You also mentioned other types of neural networks. These are not aimed at accumulating state along a sequence, such as your boolean sequence of red/blue inputs. However, your second image suggests that there might be pattern in the sequence of counts of successive red/blue values. You could try using the past k counts as input to a plain feed-forward (i.e., non-recursive) neural network that predicts the probability of the next measurement having the same color as the current one. - Maybe that works with a single layer, or maybe two or even three work better; experimentation will tell. This is a less fancy approach than an RNN, but if it works good enough, it gives you a simpler solution with fewer technicalities to worry about.

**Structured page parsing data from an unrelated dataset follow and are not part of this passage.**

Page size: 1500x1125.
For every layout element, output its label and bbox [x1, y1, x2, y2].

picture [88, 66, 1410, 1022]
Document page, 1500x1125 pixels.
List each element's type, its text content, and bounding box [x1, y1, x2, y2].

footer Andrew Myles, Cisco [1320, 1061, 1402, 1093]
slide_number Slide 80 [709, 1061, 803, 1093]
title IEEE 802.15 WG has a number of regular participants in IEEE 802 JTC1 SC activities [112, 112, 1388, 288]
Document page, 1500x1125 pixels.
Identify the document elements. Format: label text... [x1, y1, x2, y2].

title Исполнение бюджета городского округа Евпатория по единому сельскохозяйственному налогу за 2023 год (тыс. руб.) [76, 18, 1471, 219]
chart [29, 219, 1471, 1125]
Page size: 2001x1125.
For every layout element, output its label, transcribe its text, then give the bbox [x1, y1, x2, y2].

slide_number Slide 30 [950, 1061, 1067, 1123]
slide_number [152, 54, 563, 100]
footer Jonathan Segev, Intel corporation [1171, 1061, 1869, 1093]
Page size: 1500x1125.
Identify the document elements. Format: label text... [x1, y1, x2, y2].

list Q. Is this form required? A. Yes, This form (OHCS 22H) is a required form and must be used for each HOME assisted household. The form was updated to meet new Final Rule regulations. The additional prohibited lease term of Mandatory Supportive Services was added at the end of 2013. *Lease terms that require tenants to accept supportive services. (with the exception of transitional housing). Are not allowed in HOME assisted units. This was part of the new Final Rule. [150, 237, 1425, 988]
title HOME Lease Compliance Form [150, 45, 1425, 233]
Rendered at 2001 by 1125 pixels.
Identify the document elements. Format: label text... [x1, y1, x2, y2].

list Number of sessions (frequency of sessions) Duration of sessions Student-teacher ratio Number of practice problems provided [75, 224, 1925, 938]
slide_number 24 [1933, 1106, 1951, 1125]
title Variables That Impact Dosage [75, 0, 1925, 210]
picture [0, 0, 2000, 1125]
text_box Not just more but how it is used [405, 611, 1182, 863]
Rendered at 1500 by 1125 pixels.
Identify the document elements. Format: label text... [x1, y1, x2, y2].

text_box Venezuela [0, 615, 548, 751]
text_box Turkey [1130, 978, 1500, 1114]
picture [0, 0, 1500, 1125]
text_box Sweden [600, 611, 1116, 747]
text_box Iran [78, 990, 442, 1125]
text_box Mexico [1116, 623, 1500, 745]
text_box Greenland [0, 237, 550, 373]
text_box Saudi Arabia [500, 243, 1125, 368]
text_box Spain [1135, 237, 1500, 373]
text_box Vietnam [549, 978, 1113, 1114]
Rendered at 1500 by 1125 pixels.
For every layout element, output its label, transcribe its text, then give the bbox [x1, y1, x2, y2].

CNNs (convolutional neural networks) would not be my first choice here. These aim to discover a set of fixed-scale features at various places in the input, for example, some texture or curved edge anywhere in an image. But you only want to predict one next item that extends your input sequence. A plain neural network (see above) may discover useful patterns on the k previous values, and training it with all earlier partial sequences will help it find those patterns. The CNN approach would help to discover them during prediction at long-gone parts of the input; I have no intuition why that would help.